Alongside photos of U.S. beef short rib dishes, the ads say, “A short rib steak of USDA Choice grade is a luxury you too can afford.” The Noble family also talks about the feedgrain used in the United States and how it contributes to the distinguishable flavors of U.S. beef.

These are some of the many U.S. beef promotions Regent Hotel and Noble family restaurants have conducted in cooperation with USMEF to appeal to international travelers and local consumers.

According to USMEF-Taiwan, there could be up to 2,000 outlets serving Asian-style U.S. beef cuts in yakiniku, teppanyaki, sukiyaki and hot pot meals. U.S. beef boneless short ribs are a good profit maker for foodservice operators. And the short ribs can be prepared in both dry and wet cooking styles or served as premium steak, top-end yakiniku, shabu shabu and sukiyaki.

“There are no close substitutes or competitors to U.S. boneless short ribs since most grain-fed boneless and bone-in short ribs from Australia are being sold to Korea and Japan, and grass fed short ribs are too tough for dry cooking,” said USMEF Taiwan Director Davis Wu.

USMEF promotions encourage consumers to enjoy U.S. beef while dining at high-end steak houses or casual dining establishments. This featuring of U.S. beef by key restaurants also prompts product purchases in supermarkets by consumers interested in preparing the same type of meals at home.

“Many chain supermarkets and wholesale stores featured U.S. beef as main promotion product for the Chinese New Year,” said Wu. “This willingness to promote U.S. beef shows that consumers are no longer worried about U.S. beef safety.”

USMEF cooperated with Sinon Supermarket, the largest supermarket chain in central Taiwan with 32 stores, to conduct a U.S. beef promotion activity in conjunction with the Chinese New Year. Sales volume of U.S. beef increased by 20 percent and the cuts included in the promotion were expanded from five to eight to meet consumer demand.

Costco's sales of U.S. beef at its flagship store in Neihu Taipei are one of the highest per store of any retail chain in Asia. Huge 4 ½-pound retail packs of chilled U.S. beef boneless short ribs fly off the shelves at low retail prices (US $5.30 per pound).

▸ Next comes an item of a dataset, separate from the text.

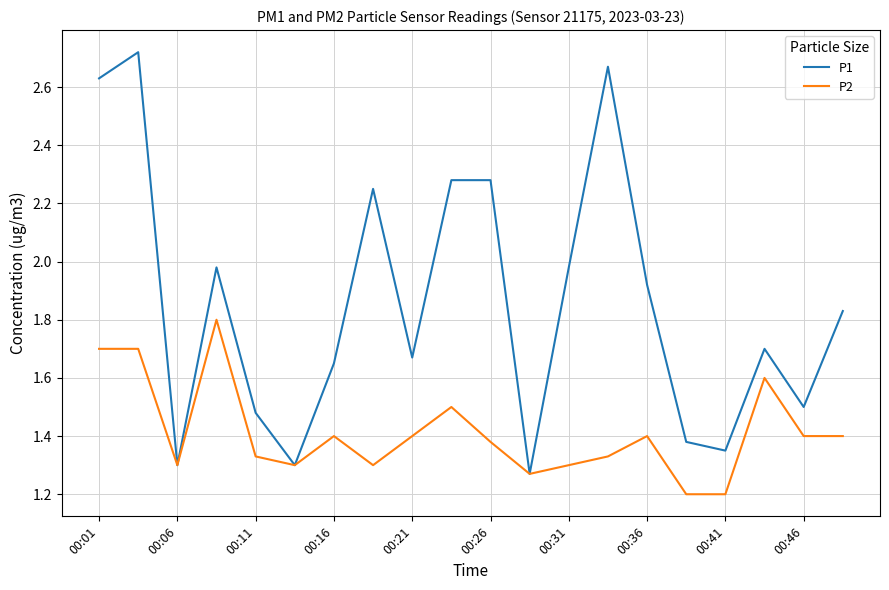

Which series has the largest range (max minus min)?

P1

Wu also notes in 2006 chilled U.S. beef had 48 percent of retail market share in Taiwan, indicating optimism for future progress of U.S. beef in the retail sector. Taiwan was the fourth largest market for U.S. beef and beef variety meat in 2006. The United States exported 21,409 metric tons valued at $101.3 million.

The availability of high quality U.S. beef at low prices provides a profitable option for a range of foodservice outlets. This has driven a stable demand for U.S. beef that is relatively widespread in its reach.

Traders think U.S. beef volume could be impacted by U.S. beef sales to South Korea, which would drive up prices for Asian-style U.S. beef cuts. Meanwhile, USMEF is building strong relationships with foodservice operators and retailers to convince consumers that the unique taste of U.S. beef will remain a value even if prices do rise.

The U.S. Meat Export Federation is the trade association responsible for developing international markets for the U.S. red meat industry and is funded by USDA, exporting companies, and the beef, pork, lamb, corn, sorghum and soybean checkoff programs.